I have just recently followed the unfolding story of a beekeeper in Germany who had a great swarm hanging in a Birch tree outside her house. Not accessible by ladder and no tube device at hand. A bait hive set up on the balcony failed to attract the swarm down. Eventually she decided to use her crossbow to shoot an arrow with string attached over the branch with the swarm, pulled up a comb with brood, and lowered it down again with a good part of the swarm attached.
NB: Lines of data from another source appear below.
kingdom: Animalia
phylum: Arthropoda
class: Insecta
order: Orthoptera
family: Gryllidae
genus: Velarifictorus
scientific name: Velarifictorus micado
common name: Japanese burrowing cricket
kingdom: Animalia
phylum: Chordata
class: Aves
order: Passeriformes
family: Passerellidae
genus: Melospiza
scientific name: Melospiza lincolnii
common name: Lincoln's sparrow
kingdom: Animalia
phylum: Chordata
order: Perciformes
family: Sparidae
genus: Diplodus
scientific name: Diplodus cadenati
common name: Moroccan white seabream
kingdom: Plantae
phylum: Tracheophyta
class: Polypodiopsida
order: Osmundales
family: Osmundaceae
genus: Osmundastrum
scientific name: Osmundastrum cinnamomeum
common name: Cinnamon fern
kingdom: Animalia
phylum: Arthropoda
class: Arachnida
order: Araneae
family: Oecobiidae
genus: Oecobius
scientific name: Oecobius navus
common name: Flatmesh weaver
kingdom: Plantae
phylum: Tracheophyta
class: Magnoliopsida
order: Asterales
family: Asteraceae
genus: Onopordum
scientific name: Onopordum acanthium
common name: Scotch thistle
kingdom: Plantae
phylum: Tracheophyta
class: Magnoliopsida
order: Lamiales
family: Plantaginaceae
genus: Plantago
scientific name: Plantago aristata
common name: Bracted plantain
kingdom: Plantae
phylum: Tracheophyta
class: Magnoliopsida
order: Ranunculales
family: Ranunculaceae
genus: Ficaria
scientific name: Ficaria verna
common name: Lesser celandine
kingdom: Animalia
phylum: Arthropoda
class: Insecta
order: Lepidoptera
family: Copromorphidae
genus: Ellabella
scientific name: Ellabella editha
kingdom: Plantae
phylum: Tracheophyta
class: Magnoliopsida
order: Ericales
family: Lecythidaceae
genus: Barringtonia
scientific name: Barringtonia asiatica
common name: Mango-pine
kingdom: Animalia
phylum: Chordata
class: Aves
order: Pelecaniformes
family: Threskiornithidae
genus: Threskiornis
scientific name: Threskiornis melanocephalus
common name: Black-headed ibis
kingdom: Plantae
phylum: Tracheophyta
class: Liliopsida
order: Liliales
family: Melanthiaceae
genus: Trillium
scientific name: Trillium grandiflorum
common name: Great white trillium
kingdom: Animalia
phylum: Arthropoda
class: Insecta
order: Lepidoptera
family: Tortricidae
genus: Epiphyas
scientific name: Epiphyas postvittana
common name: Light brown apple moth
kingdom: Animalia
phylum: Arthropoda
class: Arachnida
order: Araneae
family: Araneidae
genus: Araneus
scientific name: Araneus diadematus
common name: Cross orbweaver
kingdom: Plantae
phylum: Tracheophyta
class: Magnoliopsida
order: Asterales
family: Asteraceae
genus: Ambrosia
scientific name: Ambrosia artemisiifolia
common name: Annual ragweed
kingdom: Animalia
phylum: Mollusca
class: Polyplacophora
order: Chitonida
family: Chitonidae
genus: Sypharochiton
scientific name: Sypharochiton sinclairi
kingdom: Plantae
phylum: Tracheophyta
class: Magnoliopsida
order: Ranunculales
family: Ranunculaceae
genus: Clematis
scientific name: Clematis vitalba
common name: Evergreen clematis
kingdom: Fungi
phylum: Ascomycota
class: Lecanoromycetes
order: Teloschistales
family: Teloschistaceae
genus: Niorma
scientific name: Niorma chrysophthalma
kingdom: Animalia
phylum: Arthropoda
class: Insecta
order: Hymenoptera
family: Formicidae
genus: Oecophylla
After a second broodcomb-shuttle she had most of the bees in her box.

Doris

Stromnessbees
01-06-2010, 06:10 PM
link to photos:

look in reply number 41 and 43:
http://www.imkerforum.de/showthread.php?t=17000&page=4&highlight=seifert

Doris

Jon
01-06-2010, 07:05 PM
Jimbo.
You must be build like Arnold Schwarzenegger if you reckon you can manipulate a 150' long piece of drainpipe with a bag of bees on the end.
look like a good device for 20'-30' though.

gavin
01-06-2010, 09:15 PM
Having met him (again) at the weekend I can confirm: Dead ringer for Arnie!

Jon
01-06-2010, 10:21 PM
I'll watch out for Jimbo next time Terminator is repeated.
I've seen it a few times but can't recollect Arnie musing over DrawWwing plots.

Make my day, Carnica, or was that Clint Eastwood!

Jimbo
02-06-2010, 09:12 AM
Hi Jon,

Just watch me terminate those hybrids!